We have had greedy and stingy people who sneak lots of good books out of BAC without giving a single cent. Once, I had to confront a woman in her 60s for taking out more than 20 books (“for her grandchildren” or so she says) and when I asked her pointedly and irately to donate, she said she had no money. There truly is no remedy for greed.

We have also had one so-called TCM practitioner who used to cart away lots of good Chinese books on medicine. EY later discovered that this same man was then selling these books on Facebook!

Because of these shenanigans, we have implemented a 15-book per individual policy.

But this blog post isn’t about the crazy shit that people do. It’s about something that I want to raise – about people in religious organisations. It’s the people that make things work and it’s also the people who make things worse!

We have always been transparent with the donations that we get from walk-in adopters, online adopters and adopters from our Occupy Beach Street as well as the children in schools when some of our team go to schools with books for the school outreach programme. To date, we have raised RM100,000 from BAC for Tzu Chi Penang. It is no small figure and no small feat. Imagine all these books being scrapped by Tzu Chi and sent to paper recyclers!

Nic, founder of TSN BAC, tells his story at our last gathering recently to the BAC volunteers

It was a perfect arrangement. When we started, Nic and I were not Tzu Chi members. We still aren’t. Organized religious bodies are not our kind of thing.

__DATASET ENTRIES__:
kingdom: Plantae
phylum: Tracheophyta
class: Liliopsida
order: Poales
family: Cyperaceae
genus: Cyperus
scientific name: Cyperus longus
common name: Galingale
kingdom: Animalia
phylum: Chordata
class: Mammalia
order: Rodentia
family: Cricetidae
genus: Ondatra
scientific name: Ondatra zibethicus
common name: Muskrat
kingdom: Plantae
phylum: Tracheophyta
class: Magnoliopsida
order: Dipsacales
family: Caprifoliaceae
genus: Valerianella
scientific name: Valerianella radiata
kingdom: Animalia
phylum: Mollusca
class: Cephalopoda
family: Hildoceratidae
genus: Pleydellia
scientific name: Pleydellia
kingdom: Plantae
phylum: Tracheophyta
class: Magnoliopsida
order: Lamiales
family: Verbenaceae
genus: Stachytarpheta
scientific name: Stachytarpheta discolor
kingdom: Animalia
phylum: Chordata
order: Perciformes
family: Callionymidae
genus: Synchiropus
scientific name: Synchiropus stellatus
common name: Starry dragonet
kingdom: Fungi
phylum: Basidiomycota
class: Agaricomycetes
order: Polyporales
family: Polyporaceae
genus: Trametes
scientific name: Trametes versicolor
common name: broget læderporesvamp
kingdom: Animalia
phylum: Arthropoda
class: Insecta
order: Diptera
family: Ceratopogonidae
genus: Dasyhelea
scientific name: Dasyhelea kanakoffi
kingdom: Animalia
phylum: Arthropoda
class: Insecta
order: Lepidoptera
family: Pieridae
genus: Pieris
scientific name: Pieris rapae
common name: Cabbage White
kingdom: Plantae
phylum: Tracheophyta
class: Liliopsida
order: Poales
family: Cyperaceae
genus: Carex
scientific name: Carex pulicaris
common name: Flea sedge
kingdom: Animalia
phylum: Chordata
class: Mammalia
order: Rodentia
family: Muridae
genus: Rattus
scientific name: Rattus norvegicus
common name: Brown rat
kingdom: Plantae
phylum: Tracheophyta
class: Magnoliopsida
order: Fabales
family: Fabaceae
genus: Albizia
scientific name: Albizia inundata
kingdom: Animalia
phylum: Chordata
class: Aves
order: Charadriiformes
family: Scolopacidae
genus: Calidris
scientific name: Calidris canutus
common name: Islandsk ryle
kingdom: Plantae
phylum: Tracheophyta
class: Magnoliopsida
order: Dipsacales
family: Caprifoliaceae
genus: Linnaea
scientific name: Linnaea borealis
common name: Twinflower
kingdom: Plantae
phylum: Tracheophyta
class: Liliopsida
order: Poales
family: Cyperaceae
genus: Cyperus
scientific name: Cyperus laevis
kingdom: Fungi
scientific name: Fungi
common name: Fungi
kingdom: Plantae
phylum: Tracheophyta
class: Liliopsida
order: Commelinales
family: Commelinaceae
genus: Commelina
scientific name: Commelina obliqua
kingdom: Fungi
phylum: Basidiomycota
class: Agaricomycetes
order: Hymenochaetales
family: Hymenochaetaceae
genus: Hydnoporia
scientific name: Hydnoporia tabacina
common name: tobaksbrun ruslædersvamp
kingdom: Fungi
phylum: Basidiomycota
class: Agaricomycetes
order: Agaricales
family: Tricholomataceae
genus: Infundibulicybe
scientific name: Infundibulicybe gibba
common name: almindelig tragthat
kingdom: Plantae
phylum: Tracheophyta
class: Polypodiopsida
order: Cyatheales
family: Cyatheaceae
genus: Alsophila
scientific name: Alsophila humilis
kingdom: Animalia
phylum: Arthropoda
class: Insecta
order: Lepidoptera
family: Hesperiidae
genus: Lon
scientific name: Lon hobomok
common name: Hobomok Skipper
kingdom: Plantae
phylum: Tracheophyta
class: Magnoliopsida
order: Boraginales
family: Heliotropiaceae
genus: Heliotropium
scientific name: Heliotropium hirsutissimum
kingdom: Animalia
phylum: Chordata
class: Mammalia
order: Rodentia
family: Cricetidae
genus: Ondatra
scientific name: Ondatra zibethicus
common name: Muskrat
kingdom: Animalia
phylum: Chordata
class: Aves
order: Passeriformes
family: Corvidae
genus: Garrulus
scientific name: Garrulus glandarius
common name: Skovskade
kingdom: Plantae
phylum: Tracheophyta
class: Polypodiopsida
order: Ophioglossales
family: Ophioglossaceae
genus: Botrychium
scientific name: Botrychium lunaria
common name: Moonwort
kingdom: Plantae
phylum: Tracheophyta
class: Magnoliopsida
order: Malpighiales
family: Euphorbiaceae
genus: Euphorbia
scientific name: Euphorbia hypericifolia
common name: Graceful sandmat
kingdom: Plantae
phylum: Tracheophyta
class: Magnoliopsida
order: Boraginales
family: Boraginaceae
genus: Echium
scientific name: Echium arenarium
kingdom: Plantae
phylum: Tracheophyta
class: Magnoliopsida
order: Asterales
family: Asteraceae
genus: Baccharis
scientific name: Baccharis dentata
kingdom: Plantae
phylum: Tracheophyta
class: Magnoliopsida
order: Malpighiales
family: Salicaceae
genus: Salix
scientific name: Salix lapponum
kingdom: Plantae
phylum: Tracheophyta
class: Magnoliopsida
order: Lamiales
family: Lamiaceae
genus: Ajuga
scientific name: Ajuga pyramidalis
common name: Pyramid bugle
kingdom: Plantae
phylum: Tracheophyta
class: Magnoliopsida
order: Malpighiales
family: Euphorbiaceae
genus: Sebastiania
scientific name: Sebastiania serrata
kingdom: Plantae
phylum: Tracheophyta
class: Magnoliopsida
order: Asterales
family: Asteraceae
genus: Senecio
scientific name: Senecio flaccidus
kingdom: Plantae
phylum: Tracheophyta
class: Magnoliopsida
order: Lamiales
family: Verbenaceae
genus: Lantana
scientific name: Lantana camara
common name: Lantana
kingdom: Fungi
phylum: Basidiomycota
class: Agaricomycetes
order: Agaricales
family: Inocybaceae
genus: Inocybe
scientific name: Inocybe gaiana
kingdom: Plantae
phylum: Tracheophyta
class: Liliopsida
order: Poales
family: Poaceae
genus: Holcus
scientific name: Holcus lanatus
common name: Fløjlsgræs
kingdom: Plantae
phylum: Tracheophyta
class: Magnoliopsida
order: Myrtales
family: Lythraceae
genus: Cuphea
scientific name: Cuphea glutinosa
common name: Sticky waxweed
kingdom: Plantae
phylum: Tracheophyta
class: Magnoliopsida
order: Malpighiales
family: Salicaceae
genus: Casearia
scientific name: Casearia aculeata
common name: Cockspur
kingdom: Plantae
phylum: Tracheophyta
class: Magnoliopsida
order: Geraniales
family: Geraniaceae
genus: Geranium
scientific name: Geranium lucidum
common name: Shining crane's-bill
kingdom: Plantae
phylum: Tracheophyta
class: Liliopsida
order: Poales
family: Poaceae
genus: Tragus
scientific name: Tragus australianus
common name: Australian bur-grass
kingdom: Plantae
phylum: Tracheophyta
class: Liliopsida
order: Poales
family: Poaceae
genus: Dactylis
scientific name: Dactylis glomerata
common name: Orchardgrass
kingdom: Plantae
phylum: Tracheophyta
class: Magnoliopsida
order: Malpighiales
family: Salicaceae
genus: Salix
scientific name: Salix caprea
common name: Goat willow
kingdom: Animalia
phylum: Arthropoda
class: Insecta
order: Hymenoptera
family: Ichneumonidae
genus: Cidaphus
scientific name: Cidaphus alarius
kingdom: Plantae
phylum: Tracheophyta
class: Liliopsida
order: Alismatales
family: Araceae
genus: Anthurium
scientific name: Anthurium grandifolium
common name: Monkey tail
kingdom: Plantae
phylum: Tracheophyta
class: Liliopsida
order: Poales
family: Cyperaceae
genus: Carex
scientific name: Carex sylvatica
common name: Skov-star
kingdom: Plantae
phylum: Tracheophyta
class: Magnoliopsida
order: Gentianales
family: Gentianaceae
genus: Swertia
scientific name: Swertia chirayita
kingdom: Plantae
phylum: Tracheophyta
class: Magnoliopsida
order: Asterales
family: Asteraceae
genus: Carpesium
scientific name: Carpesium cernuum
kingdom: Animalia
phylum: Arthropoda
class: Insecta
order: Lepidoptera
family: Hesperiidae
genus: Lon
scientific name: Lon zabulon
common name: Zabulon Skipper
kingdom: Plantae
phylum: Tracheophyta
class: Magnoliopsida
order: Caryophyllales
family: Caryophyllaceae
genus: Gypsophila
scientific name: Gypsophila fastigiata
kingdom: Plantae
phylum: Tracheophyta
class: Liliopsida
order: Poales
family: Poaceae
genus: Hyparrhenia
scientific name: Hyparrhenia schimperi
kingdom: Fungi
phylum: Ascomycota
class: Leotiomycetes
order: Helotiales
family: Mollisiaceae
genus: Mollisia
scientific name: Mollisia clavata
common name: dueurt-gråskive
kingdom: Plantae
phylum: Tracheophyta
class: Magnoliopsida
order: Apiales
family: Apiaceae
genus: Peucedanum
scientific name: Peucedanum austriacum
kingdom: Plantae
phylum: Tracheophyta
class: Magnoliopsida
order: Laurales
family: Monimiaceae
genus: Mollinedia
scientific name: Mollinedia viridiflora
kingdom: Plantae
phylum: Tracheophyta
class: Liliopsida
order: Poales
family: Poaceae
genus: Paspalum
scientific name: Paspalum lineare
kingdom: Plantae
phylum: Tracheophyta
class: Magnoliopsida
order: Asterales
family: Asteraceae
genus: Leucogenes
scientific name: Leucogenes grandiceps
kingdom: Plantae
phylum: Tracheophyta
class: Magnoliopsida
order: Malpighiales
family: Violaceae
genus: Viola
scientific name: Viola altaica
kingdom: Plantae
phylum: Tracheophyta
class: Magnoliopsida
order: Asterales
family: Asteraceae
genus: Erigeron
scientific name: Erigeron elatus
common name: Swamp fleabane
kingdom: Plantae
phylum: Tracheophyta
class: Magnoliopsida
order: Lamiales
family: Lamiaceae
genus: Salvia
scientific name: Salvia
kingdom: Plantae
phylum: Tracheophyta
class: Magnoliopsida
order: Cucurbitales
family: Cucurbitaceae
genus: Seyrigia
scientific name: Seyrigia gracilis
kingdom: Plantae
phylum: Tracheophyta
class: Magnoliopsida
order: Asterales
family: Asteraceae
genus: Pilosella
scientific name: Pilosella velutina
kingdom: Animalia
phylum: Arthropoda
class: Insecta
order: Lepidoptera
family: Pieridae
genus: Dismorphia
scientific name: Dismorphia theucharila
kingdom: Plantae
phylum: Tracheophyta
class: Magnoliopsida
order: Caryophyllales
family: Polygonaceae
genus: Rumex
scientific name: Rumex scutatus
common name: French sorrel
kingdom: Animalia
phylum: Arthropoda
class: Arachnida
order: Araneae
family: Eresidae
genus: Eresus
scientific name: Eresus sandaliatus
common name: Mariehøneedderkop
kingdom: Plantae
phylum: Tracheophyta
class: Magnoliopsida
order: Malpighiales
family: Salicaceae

__TASKS TO CARRY OUT__:
- A) Answer these questions from the blog post about BAC, each on its own line:
(i) How many books per individual does BAC's policy allow?
(ii) How much has been raised from BAC for Tzu Chi Penang to date?
(iii) Where was the TCM practitioner selling the books he took?
- B) Continue the blog post about BAC and Tzu Chi Penang from its last sentence.
The rows are separate material, unrelated to the blog post about BAC.

__ANSWERS BY ITEM NUMBER__:
- A)
(i) 15 books
(ii) RM100,000
(iii) On Facebook

- B)
BAC started off as a rogue project, a pirate project if you like. We didn’t start with many rules. The only rules were – save books, give readers a chance to adopt and read books at a lower cost and prevent books from being scrapped and give the donated money back to Tzu Chi (since our source of books was from the recycling centre).

BAC is also successful because we started with few rules and we had the right factors in our favour (we live in an urban area, we had people who were middle-class and literate, we had volunteers who were folks who worked in the nearby multinational corporations, we had space to do this and a neverending source of books).

BAC is also what it is today because people believed in our mission of saving books and giving them new life and new owners. BAC is also an innovation that couldn’t have happened within Tzu Chi Penang itself because they themselves had too many rules. When you have too many restrictions, you cannot think out of the box. It’s the sad truth but this is what innovation is about – being roguish and a little bit pirate and everything ninja.

Nic and I came to the project without any rules in mind except one mission – to save books.

When I look back at the past 3 years and how we have become such a hit with readers across Malaysia, the money we have raised, the books we found new and good homes for, the team that came together for a mission, I am deeply thankful. (We had the chance to tell our BAC founding story to a group of Catholic students last year when we were invited as guest speakers at their church camp and we have also sent books to the orang asli in Negeri Sembilan who wanted to start a village library for their children. We have had volunteers who found more meaning in life by helping out at our BAC on weekends especially the young and single who want to do some community work.)

And yet, this is where Part 2 of our story comes into play.

I am writing Part 2 of this story because I want people to know the truth about people, power and control.

For the longest time, as a rogue project, BAC was called TSN BAC where TSN stands for Taman Sri Nibong – the place we are in. When we concocted the name, Nic and I believed that as a rogue project, it is good to distance ourselves from Tzu Chi because what we were doing didn’t fit into their rules.

Originally they said that they HAD to scrap and tear all books that the public brought to the recycling centre.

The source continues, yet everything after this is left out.